In a study published in 2026, a study involving researchers affiliated with Harvard Medical School and a major Boston academic medical center quietly did something the medical establishment had been dreading. Researchers handed an AI the same messy, incomplete electronic health records that ER doctors work from every day, no curated test questions, no clean data set,s and let it try to diagnose real patients. The AI won
an OpenAI reasoning model correctly identified diagnoses in a majority of real emergency-room triage cases, outperforming the physician comparators. Two experienced attending physicians, working from the identical records, scored notably lower than the AI model. The study tested the model against a cohort of real ER patients from the study site at three stages of care: initial triage, first doctor interaction, and hospital admission.
That last detail is the one worth sitting with. Every previous AI-versus-doctor study used cleaned-up, structured cases, the kind of tidy problem sets that appear on board exams. This one used the real thing: incomplete notes, ambiguous symptoms, and records typed fast by nurses during shift change. The researchers called this the study’s most important distinction.

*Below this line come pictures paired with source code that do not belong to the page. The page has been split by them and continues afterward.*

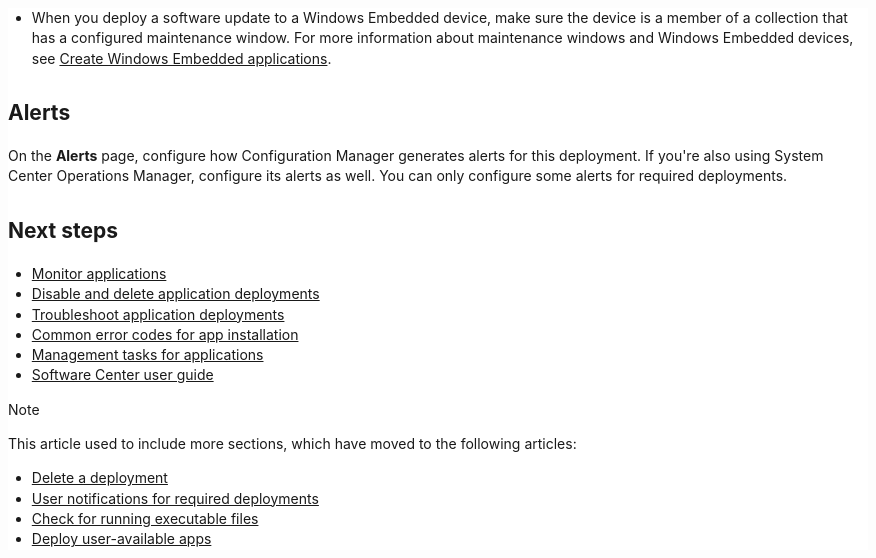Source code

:   - When you deploy a software update to a Windows Embedded device, make sure the device is a member of a collection that has a configured maintenance window. For more information about maintenance windows and Windows Embedded devices, see [Create Windows Embedded applications](../get-started/creating-windows-embedded-applications.md).  

## <a name="bkmk_deploy-alerts"></a> Alerts

On the **Alerts** page, configure how Configuration Manager generates alerts for this deployment. If you're also using System Center Operations Manager, configure its alerts as well. You can only configure some alerts for required deployments.

## Next steps

- [Monitor applications](monitor-applications-from-the-console.md)
- [Disable and delete application deployments](disable-delete-deployments.md)
- [Troubleshoot application deployments](/troubleshoot/mem/configmgr/troubleshoot-application-deployment?toc=/mem/configmgr/apps/toc.json&bc=/mem/configmgr/apps/breadcrumb/toc.json)
- [Common error codes for app installation](../../tenant-attach/app-install-error-reference.md?toc=/mem/configmgr/apps/toc.json&bc=/mem/configmgr/apps/breadcrumb/toc.json)
- [Management tasks for applications](management-tasks-applications.md)
- [Software Center user guide](../../core/understand/software-center.md)

> [!NOTE]
> This article used to include more sections, which have moved to the following articles:
>
> - [Delete a deployment](disable-delete-deployments.md)
> - [User notifications for required deployments](../plan-design/user-notifications.md)
> - [Check for running executable files](check-for-running-executable-files.md)
> - [Deploy user-available apps](../plan-design/prerequisites-deploy-user-available-apps.md)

And here’s where it gets strange. The AI wasn’t just matching doctors on routine cases. On structured treatment-planning problems, O1 scored substantially higher than physicians on structured treatment-planning problems. Physicians scored less than half that, even when they had access to external reference resources.
One illustrative case from the study: According to the study, one illustrative case involved a patient with a complex presentation that the AI resolved by surfacing a buried detail in the chart that the clinical team had not connected. The human team hadn’t connected the dots. The AI flagged a possible lupus history in the patient’s records, a connection that could explain why the clot wasn’t responding. Whether that flag led to a changed outcome isn’t stated in the published findings, but the point stands. The model found a thread the doctors missed, buried in the same chart they were all reading.
What the Test Was Actually Measuring

The natural question is: how? A language model isn’t trained to diagnose anything. It’s trained to predict text. So how does predicting the next word in a sentence become something that looks like clinical reasoning?
The short answer is that medical knowledge is encoded in language. Everything a physician learns, from textbooks, case studies, treatment protocols, and published research, exists as text. A model trained on enough of that material develops something that functions like pattern recognition. It reads a chart the way a senior clinician reads a chart: looking for what doesn’t fit, what’s missing, what one symptom combination tends to mean.
One of the study’s co-authors put it plainly. AI models now score close to 100% on multiple-choice medical licensing exams. “We can’t track progress anymore,” he said. The study’s authors noted that AI performance on standardized medical exams has become so high that such benchmarks can no longer meaningfully track progress.
The ceiling comment is the part that should get attention. Medical AI benchmarks were designed to measure progress. They no longer do, because the thing being measured has outgrown them. The field is now running a different kind of race, against real-world conditions, real patient records, real clinical noise, and this study is the first serious lap time.
What This Doesn’t Mean

None of this is an argument for replacing physicians. A diagnosis is a decision, and decisions require accountability, judgment about what a patient can tolerate, and a conversation about risk. An AI doesn’t sit across from anyone. It doesn’t notice that the patient seems more confused than the chart suggests, or that the family in the hallway looks terrified and needs five minutes.
What the study actually shows is something more specific and more useful: that the information-processing part of diagnosis, the part that requires holding dozens of variables in mind simultaneously and checking them against a vast store of prior cases, is something AI does better than humans. Not sometimes. Reliably.
The question that follows isn’t whether to hand medicine over to a language model. It’s whether a doctor reading an ER chart in 2027 who isn’t using one of these tools is making a decision with less information than they could have. That’s the gap this study opened. It won’t close on its own.
This article was researched, written, and edited by our human editorial team. AI tools were used in a limited research-assistant capacity. All claims were independently verified.